Work instruction
Find the lines of the material below that include the string "können", then copy each one.

_ _ _ _ _

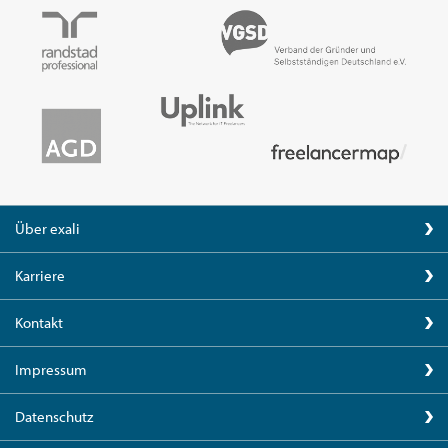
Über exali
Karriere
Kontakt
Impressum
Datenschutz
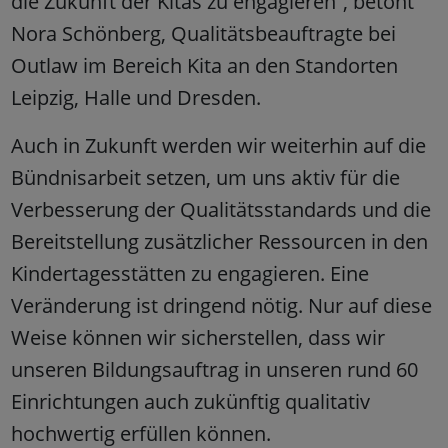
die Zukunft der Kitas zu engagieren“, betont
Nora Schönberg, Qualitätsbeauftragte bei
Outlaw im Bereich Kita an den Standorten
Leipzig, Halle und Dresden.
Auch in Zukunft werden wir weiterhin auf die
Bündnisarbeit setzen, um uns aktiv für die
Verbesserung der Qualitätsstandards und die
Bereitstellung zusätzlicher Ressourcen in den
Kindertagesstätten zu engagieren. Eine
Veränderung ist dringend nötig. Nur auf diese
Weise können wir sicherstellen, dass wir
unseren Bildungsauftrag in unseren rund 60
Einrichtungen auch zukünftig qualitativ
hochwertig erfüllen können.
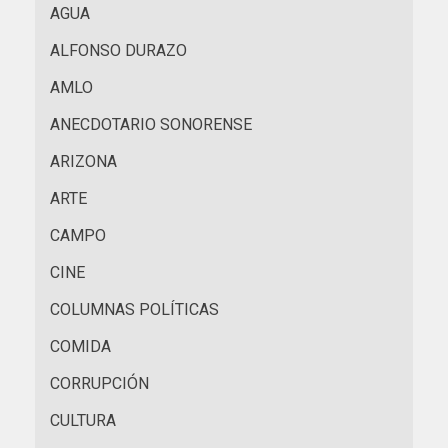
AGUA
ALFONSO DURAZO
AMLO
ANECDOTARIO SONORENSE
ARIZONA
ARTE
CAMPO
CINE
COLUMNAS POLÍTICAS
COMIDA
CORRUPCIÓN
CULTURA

_ _ _ _ _

Solved exercise
Weise können wir sicherstellen, dass wir
hochwertig erfüllen können.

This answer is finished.